__What you are asked to do__.
Reproduce the listing below exactly. Pictures do not belong in the copy.

+ + +

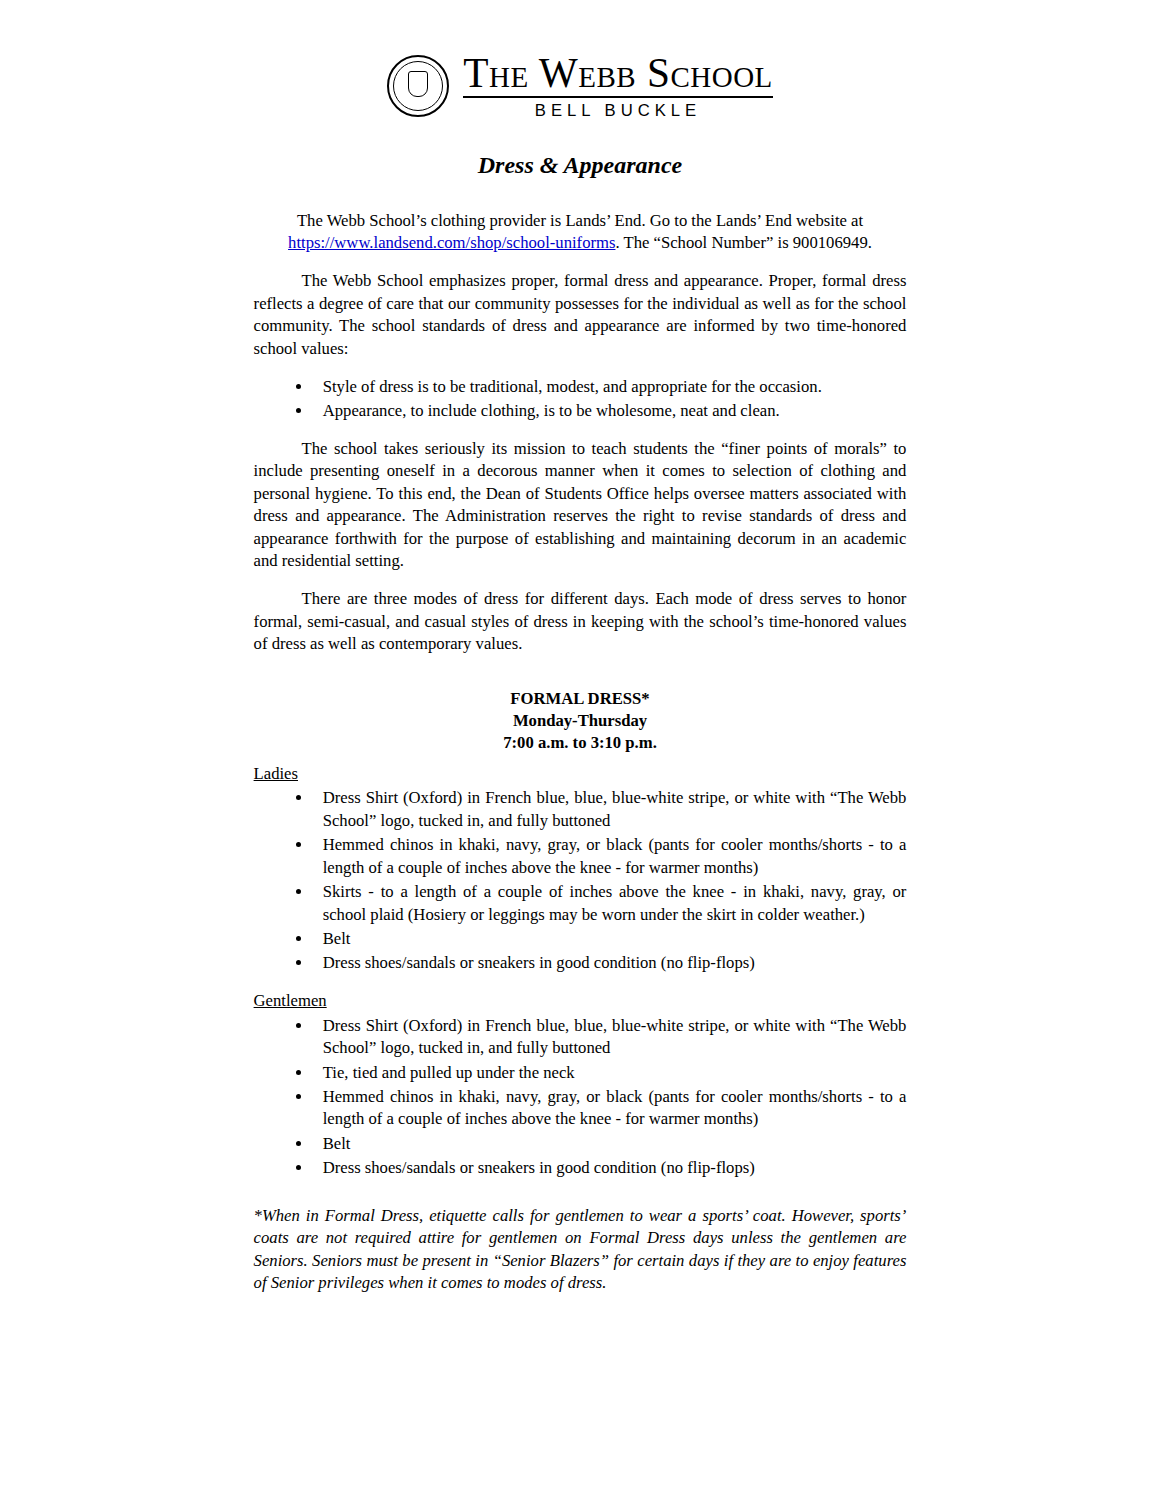The Webb School
BELL BUCKLE
Dress & Appearance
The Webb School’s clothing provider is Lands’ End. Go to the Lands’ End website at
https://www.landsend.com/shop/school-uniforms. The “School Number” is 900106949.
The Webb School emphasizes proper, formal dress and appearance. Proper, formal dress reflects a degree of care that our community possesses for the individual as well as for the school community. The school standards of dress and appearance are informed by two time-honored school values:
Style of dress is to be traditional, modest, and appropriate for the occasion.
Appearance, to include clothing, is to be wholesome, neat and clean.
The school takes seriously its mission to teach students the “finer points of morals” to include presenting oneself in a decorous manner when it comes to selection of clothing and personal hygiene. To this end, the Dean of Students Office helps oversee matters associated with dress and appearance. The Administration reserves the right to revise standards of dress and appearance forthwith for the purpose of establishing and maintaining decorum in an academic and residential setting.
There are three modes of dress for different days. Each mode of dress serves to honor formal, semi-casual, and casual styles of dress in keeping with the school’s time-honored values of dress as well as contemporary values.
FORMAL DRESS*
Monday-Thursday
7:00 a.m. to 3:10 p.m.
Ladies
Dress Shirt (Oxford) in French blue, blue, blue-white stripe, or white with “The Webb School” logo, tucked in, and fully buttoned
Hemmed chinos in khaki, navy, gray, or black (pants for cooler months/shorts - to a length of a couple of inches above the knee - for warmer months)
Skirts - to a length of a couple of inches above the knee - in khaki, navy, gray, or school plaid (Hosiery or leggings may be worn under the skirt in colder weather.)
Belt
Dress shoes/sandals or sneakers in good condition (no flip-flops)
Gentlemen
Dress Shirt (Oxford) in French blue, blue, blue-white stripe, or white with “The Webb School” logo, tucked in, and fully buttoned
Tie, tied and pulled up under the neck
Hemmed chinos in khaki, navy, gray, or black (pants for cooler months/shorts - to a length of a couple of inches above the knee - for warmer months)
Belt
Dress shoes/sandals or sneakers in good condition (no flip-flops)
*When in Formal Dress, etiquette calls for gentlemen to wear a sports’ coat. However, sports’ coats are not required attire for gentlemen on Formal Dress days unless the gentlemen are Seniors. Seniors must be present in “Senior Blazers” for certain days if they are to enjoy features of Senior privileges when it comes to modes of dress.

+ + +

__Answer box__.
The Webb School
BELL BUCKLE
Dress & Appearance
The Webb School’s clothing provider is Lands’ End. Go to the Lands’ End website at
https://www.landsend.com/shop/school-uniforms. The “School Number” is 900106949.
The Webb School emphasizes proper, formal dress and appearance. Proper, formal dress reflects a degree of care that our community possesses for the individual as well as for the school community. The school standards of dress and appearance are informed by two time-honored school values:
Style of dress is to be traditional, modest, and appropriate for the occasion.
Appearance, to include clothing, is to be wholesome, neat and clean.
The school takes seriously its mission to teach students the “finer points of morals” to include presenting oneself in a decorous manner when it comes to selection of clothing and personal hygiene. To this end, the Dean of Students Office helps oversee matters associated with dress and appearance. The Administration reserves the right to revise standards of dress and appearance forthwith for the purpose of establishing and maintaining decorum in an academic and residential setting.
There are three modes of dress for different days. Each mode of dress serves to honor formal, semi-casual, and casual styles of dress in keeping with the school’s time-honored values of dress as well as contemporary values.
FORMAL DRESS*
Monday-Thursday
7:00 a.m. to 3:10 p.m.
Ladies
Dress Shirt (Oxford) in French blue, blue, blue-white stripe, or white with “The Webb School” logo, tucked in, and fully buttoned
Hemmed chinos in khaki, navy, gray, or black (pants for cooler months/shorts - to a length of a couple of inches above the knee - for warmer months)
Skirts - to a length of a couple of inches above the knee - in khaki, navy, gray, or school plaid (Hosiery or leggings may be worn under the skirt in colder weather.)
Belt
Dress shoes/sandals or sneakers in good condition (no flip-flops)
Gentlemen
Dress Shirt (Oxford) in French blue, blue, blue-white stripe, or white with “The Webb School” logo, tucked in, and fully buttoned
Tie, tied and pulled up under the neck
Hemmed chinos in khaki, navy, gray, or black (pants for cooler months/shorts - to a length of a couple of inches above the knee - for warmer months)
Belt
Dress shoes/sandals or sneakers in good condition (no flip-flops)
*When in Formal Dress, etiquette calls for gentlemen to wear a sports’ coat. However, sports’ coats are not required attire for gentlemen on Formal Dress days unless the gentlemen are Seniors. Seniors must be present in “Senior Blazers” for certain days if they are to enjoy features of Senior privileges when it comes to modes of dress.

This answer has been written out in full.